● **Document segment**
++++++++++
To schedule your virtual session or request additional information about our ongoing studies, contact us at firstname.lastname@example.org.
Our department hosted a grand opening to celebrate our move into a beautiful new space. COMD's new home in the Close-Hipp building allows the entire department, including students, faculty, administration, and researchers to collaborate and work alongside one another in a centralized location. The move has provided our research lab with a brand new work space, waiting areas for research participants, and research testing rooms. We can’t wait to use these new facilities to make our participants feel even more at home when they come to see us!
Alyssa Campanelli’s poster presentation, Social Interaction Style and Language Ability in Males with Autism and Fragile X Syndrome, was awarded Second Place in the Psychology and Neuroscience Category at Discovery USC 2019! Alyssa is a Science for Undergraduate Research Fellowship awardee and her project focused on the categorization of autism-related social phenotypes within males with fragile X syndrome. Great job, Alyssa!
Azalfa Lateef finished off the 2019 school year with a fantastic presentation at SYNAPE (Symposium for Young Neuroscientists and Professors of the SouthEast)! She presented the findings from her Science Undergraduate Research Fellowship (SURF) project, which focused on the association between physiological regulation and inhibitory control in the broad autism phenotype. Nice work, Azalfa!
Dr. Jessica Klusek is following high school seniors with fragile X syndrome. This four-year study is featured on the University of South Carolina's website. The study is hoping to uncover how well these students transition into adulthood.
Dr. Klusek, along with Dr. Jane Roberts and other stakeholders and advocates, gathered in the South Carolina state capitol to share their individual experiences with fragile X syndrome in honor of July 22, 2018 being proclaimed Fragile X Awareness Day. This governor’s proclamation of the inaugural South Carolina Fragile X Awareness Day was an important step in raising awareness for fragile X syndrome in South Carolina!
++++++++++
[Stored data entries]
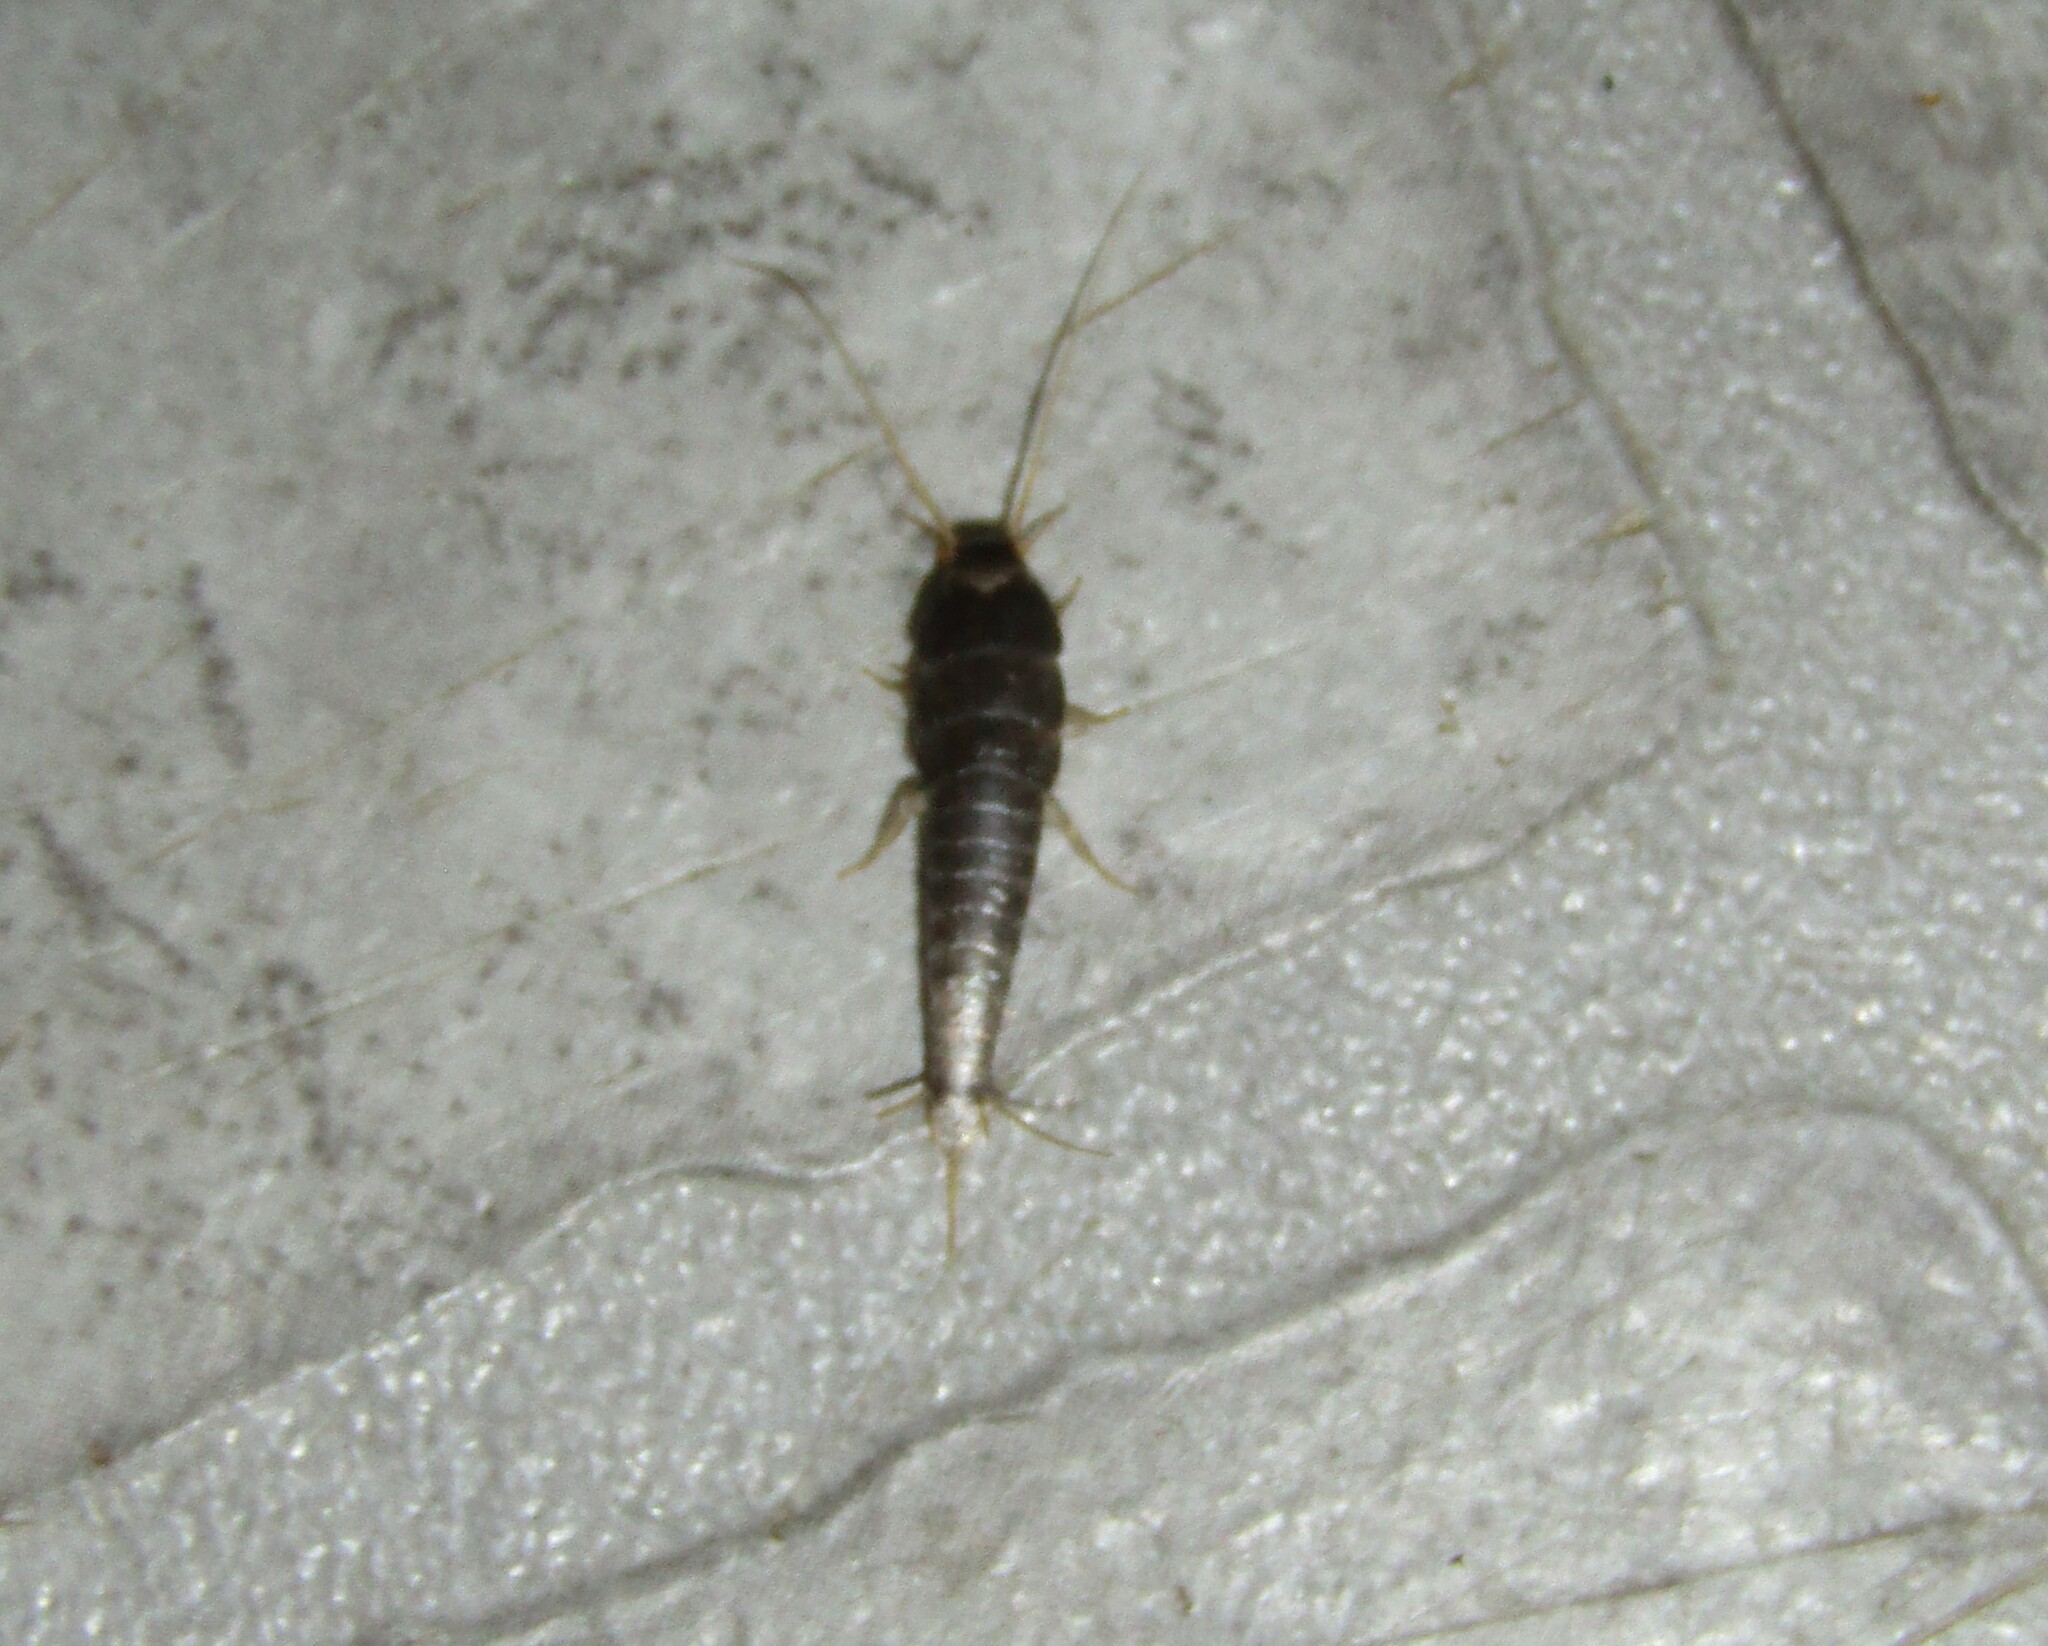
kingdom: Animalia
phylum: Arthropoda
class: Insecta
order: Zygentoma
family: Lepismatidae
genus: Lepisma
++++++++++
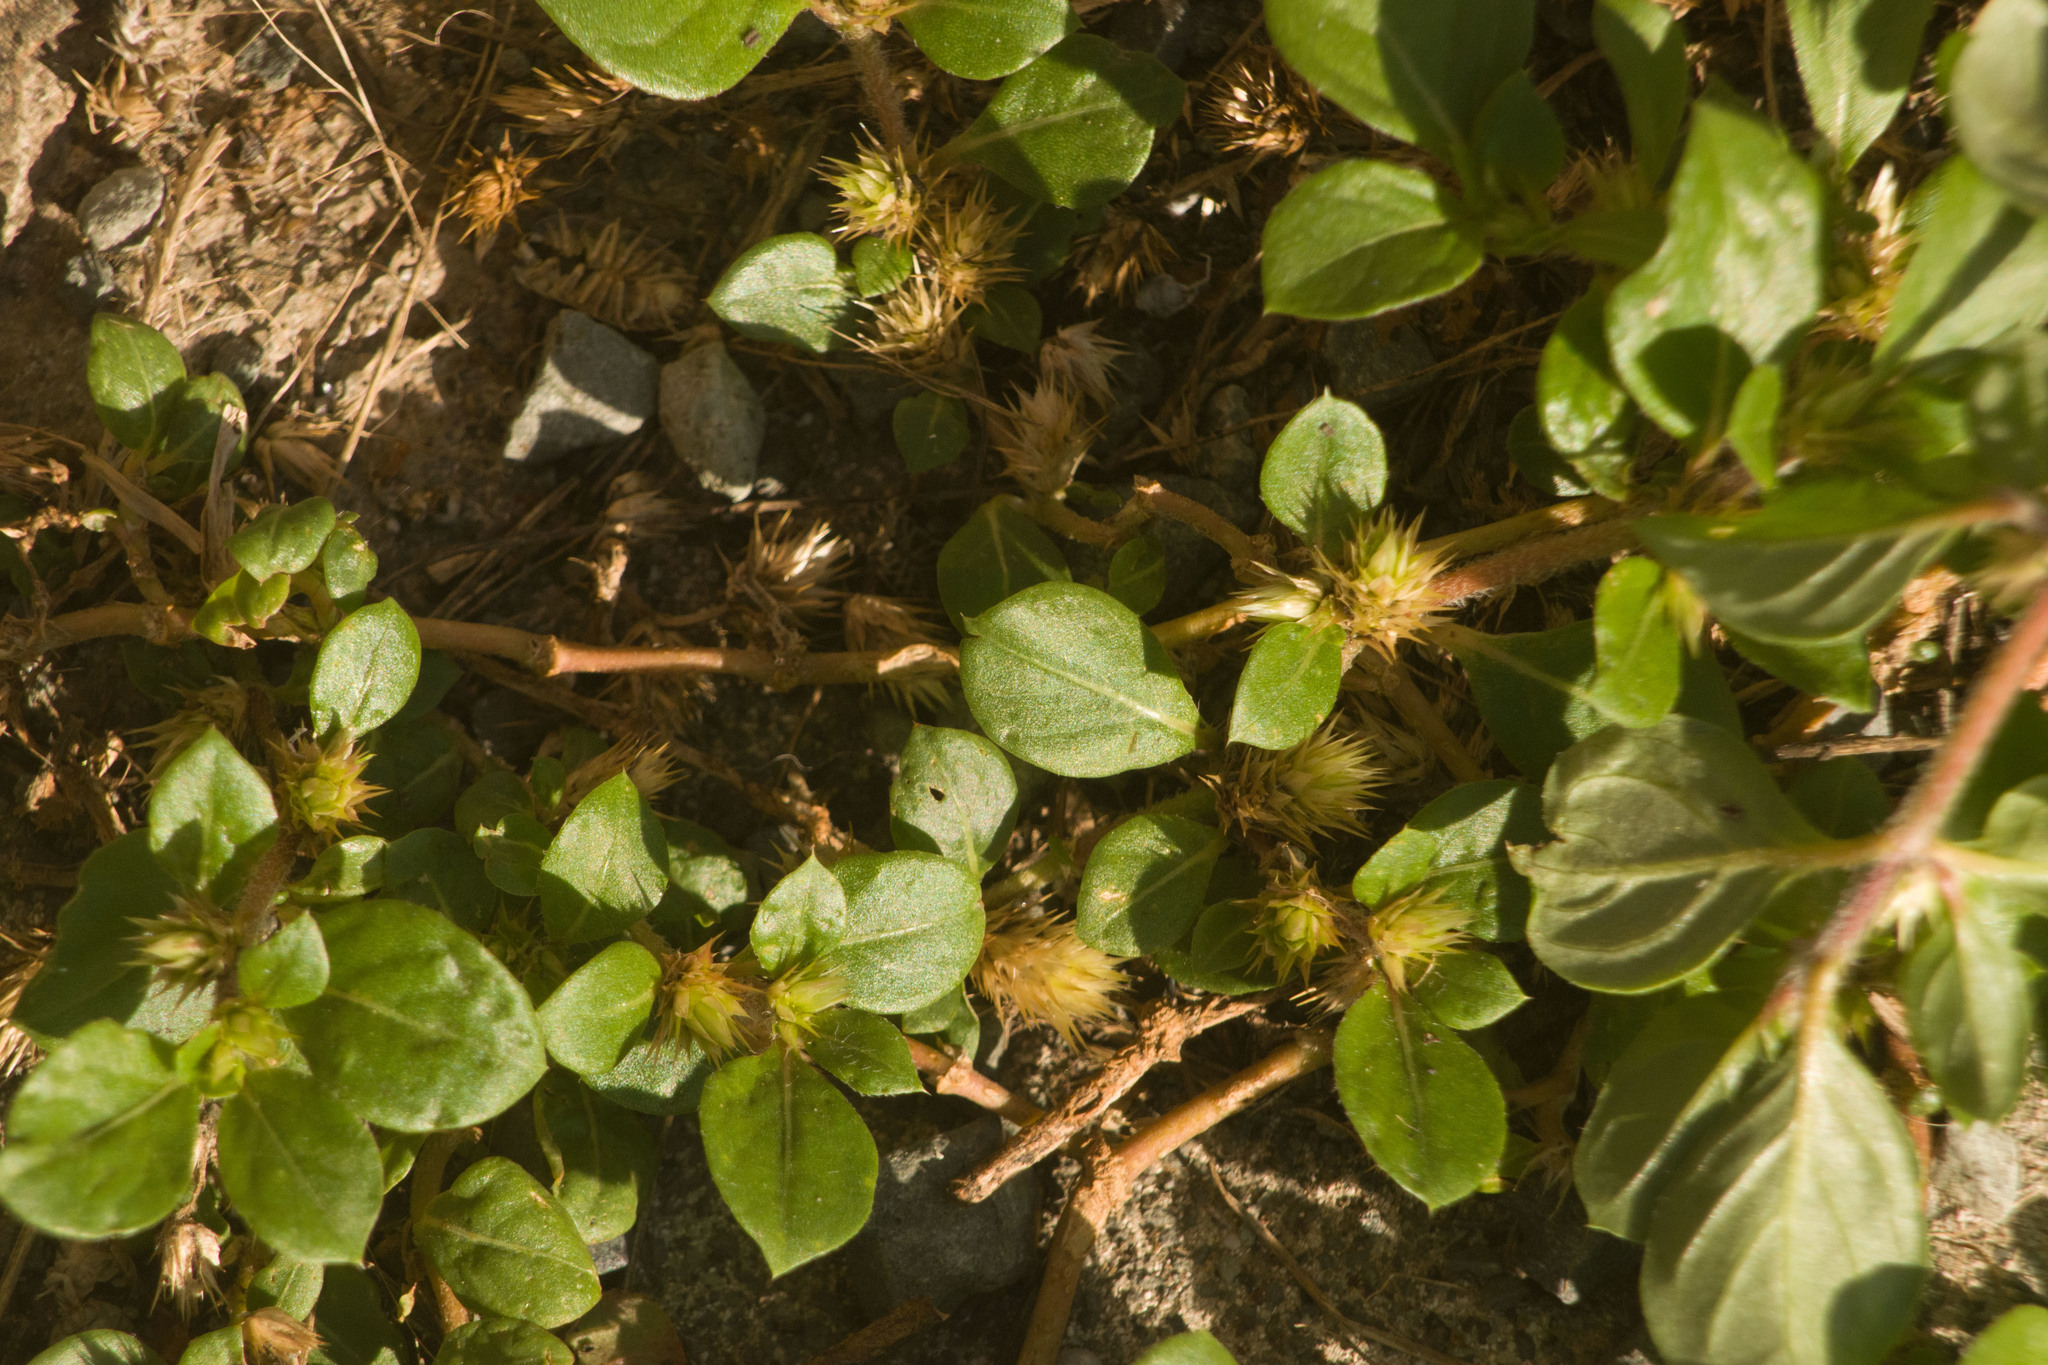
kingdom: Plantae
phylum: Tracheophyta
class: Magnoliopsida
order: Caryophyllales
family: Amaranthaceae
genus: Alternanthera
++++++++++
● **Work item**
Please reproduce the passage of the research lab news text from "Our department hosted" up to and including "come to see us!", word for word.

● **Response to this exercise**
Our department hosted a grand opening to celebrate our move into a beautiful new space. COMD's new home in the Close-Hipp building allows the entire department, including students, faculty, administration, and researchers to collaborate and work alongside one another in a centralized location. The move has provided our research lab with a brand new work space, waiting areas for research participants, and research testing rooms. We can’t wait to use these new facilities to make our participants feel even more at home when they come to see us!